__Assignment__
An exact copy of the entries below is the expected answer.

(Collected data)
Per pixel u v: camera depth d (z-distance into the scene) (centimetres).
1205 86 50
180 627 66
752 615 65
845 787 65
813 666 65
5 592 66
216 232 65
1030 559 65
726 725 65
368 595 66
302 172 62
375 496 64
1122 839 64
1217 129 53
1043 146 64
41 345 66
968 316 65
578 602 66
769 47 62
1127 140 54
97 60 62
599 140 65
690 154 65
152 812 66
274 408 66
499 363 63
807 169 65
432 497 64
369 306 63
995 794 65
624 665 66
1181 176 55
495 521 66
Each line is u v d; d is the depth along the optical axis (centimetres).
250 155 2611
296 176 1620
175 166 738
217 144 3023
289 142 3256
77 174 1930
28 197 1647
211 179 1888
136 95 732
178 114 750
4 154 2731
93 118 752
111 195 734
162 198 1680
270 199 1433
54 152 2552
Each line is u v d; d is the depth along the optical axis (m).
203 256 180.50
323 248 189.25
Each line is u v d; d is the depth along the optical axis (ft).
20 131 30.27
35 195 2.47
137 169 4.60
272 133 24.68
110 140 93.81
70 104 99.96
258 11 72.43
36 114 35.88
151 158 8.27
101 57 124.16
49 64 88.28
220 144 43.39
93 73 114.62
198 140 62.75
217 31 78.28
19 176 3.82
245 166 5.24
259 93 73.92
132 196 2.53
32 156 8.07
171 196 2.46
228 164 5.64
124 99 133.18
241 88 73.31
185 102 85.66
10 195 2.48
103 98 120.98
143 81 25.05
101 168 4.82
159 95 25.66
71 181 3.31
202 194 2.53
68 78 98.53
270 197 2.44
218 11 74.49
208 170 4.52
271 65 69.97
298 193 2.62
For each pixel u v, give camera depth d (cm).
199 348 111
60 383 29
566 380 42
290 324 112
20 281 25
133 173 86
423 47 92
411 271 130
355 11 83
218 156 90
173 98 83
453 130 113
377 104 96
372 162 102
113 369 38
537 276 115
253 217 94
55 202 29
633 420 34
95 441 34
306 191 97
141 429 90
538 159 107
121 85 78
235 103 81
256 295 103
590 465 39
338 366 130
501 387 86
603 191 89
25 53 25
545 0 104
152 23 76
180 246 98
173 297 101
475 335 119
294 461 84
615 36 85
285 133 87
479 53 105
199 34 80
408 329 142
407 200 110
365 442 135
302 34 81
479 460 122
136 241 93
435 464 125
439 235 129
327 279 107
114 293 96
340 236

__Answer below__
Per pixel u v: camera depth d (z-distance into the scene) (centimetres).
1205 86 50
180 627 66
752 615 65
845 787 65
813 666 65
5 592 66
216 232 65
1030 559 65
726 725 65
368 595 66
302 172 62
375 496 64
1122 839 64
1217 129 53
1043 146 64
41 345 66
968 316 65
578 602 66
769 47 62
1127 140 54
97 60 62
599 140 65
690 154 65
152 812 66
274 408 66
499 363 63
807 169 65
432 497 64
369 306 63
995 794 65
624 665 66
1181 176 55
495 521 66
Each line is u v d; d is the depth along the optical axis (centimetres).
250 155 2611
296 176 1620
175 166 738
217 144 3023
289 142 3256
77 174 1930
28 197 1647
211 179 1888
136 95 732
178 114 750
4 154 2731
93 118 752
111 195 734
162 198 1680
270 199 1433
54 152 2552
Each line is u v d; d is the depth along the optical axis (m).
203 256 180.50
323 248 189.25
Each line is u v d; d is the depth along the optical axis (ft).
20 131 30.27
35 195 2.47
137 169 4.60
272 133 24.68
110 140 93.81
70 104 99.96
258 11 72.43
36 114 35.88
151 158 8.27
101 57 124.16
49 64 88.28
220 144 43.39
93 73 114.62
198 140 62.75
217 31 78.28
19 176 3.82
245 166 5.24
259 93 73.92
132 196 2.53
32 156 8.07
171 196 2.46
228 164 5.64
124 99 133.18
241 88 73.31
185 102 85.66
10 195 2.48
103 98 120.98
143 81 25.05
101 168 4.82
159 95 25.66
71 181 3.31
202 194 2.53
68 78 98.53
270 197 2.44
218 11 74.49
208 170 4.52
271 65 69.97
298 193 2.62
For each pixel u v, give camera depth d (cm).
199 348 111
60 383 29
566 380 42
290 324 112
20 281 25
133 173 86
423 47 92
411 271 130
355 11 83
218 156 90
173 98 83
453 130 113
377 104 96
372 162 102
113 369 38
537 276 115
253 217 94
55 202 29
633 420 34
95 441 34
306 191 97
141 429 90
538 159 107
121 85 78
235 103 81
256 295 103
590 465 39
338 366 130
501 387 86
603 191 89
25 53 25
545 0 104
152 23 76
180 246 98
173 297 101
475 335 119
294 461 84
615 36 85
285 133 87
479 53 105
199 34 80
408 329 142
407 200 110
365 442 135
302 34 81
479 460 122
136 241 93
435 464 125
439 235 129
327 279 107
114 293 96
340 236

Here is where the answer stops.